Es ist richtig, dass die Zahl der Erwerbstätigen zwischen 2005 und 2016 um 4,1 Millionen zugenommen hat, sagt Tim Obermeier. Er gibt aber zu bedenken, dass die Entwicklung der Erwerbstätigkeit noch nichts über die dahinterstehenden Beschäftigungsverhältnisse aussage. "Denn in der Statistik der Erwerbstätigen wird ein Minijobber auf 450-Euro-Basis genauso gezählt wie eine sozialversicherungspflichtig beschäftigte Person." Zwar habe auch die sozialversicherungspflichtige Beschäftigung von 26,1 Millionen auf 32 Millionen zugenommen, sagt der Arbeitsmarktexperte. Allerdings sei diese Entwicklung fast ausschließlich von der Teilzeitbeschäftigung getragen worden, die sich zwischen 2005 und 2016 fast verdoppelt hat. Auch die Zahl der Minijobber sei um rund eine Million gestiegen. "In den letzten Jahren sind damit sogar über sechs Million sozialversicherungspflichtige Beschäftigungsverhältnisse entstanden, die aber häufig nur in Teilzeit ausgeübt werden und somit eine gewisse sozialpolitische Brisanz aufweisen, weil damit häufig keine eigenständige Absicherung im Alter aufgebaut werden", sagt Obermeier.  

Karl Lauterbach über Schulabbrecher

Karl Lauterbach (SPD) sagt, in NRW liegt die Quote der Schulabbrecher bei 5,5 Prozent und damit leicht unter dem Bundesdurchschnitt.

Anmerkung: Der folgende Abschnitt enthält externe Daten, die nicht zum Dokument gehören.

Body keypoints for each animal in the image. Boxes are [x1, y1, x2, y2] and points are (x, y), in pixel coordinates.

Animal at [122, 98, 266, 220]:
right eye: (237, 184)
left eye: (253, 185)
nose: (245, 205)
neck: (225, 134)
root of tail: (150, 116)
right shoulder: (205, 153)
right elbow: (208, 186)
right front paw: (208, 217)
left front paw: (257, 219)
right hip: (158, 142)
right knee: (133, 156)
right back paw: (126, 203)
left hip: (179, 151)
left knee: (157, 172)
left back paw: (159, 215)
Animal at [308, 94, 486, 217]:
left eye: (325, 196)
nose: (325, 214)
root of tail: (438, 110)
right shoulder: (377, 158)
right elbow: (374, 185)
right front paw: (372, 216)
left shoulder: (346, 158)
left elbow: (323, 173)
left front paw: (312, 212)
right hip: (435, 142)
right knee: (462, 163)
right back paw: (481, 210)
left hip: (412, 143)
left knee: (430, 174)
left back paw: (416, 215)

Die Größenordnung stimmt. Allerdings lag die Zahl der Schulabbrecher in NRW zuletzt im Jahr 2013 bei 5,5 Prozent. Die aktuellsten Zahlen hierzu zeigen, dass die Quote 2014 leicht auf sechs Prozent angestiegen ist. Seit 2012 analysiert die Caritas anhand amtlicher Daten die Bildungschancen in Deutschland. Dabei dokumentiert sie auch die Zahl der Jugendlichen, die die Schule ohne Abschluss verlassen. Bundesweit lag die Quote im Jahr 2014 bei 5,7 Prozent. NRW liegt somit leicht über dem Bundesdurchschnitt. Die wenigsten Schulabbrecher gab es in Bayern (4,4 Prozent). Am häufigsten verließen Jugendliche in Sachsen-Anhalt die Schule ohne Abschluss (9,2 Prozent).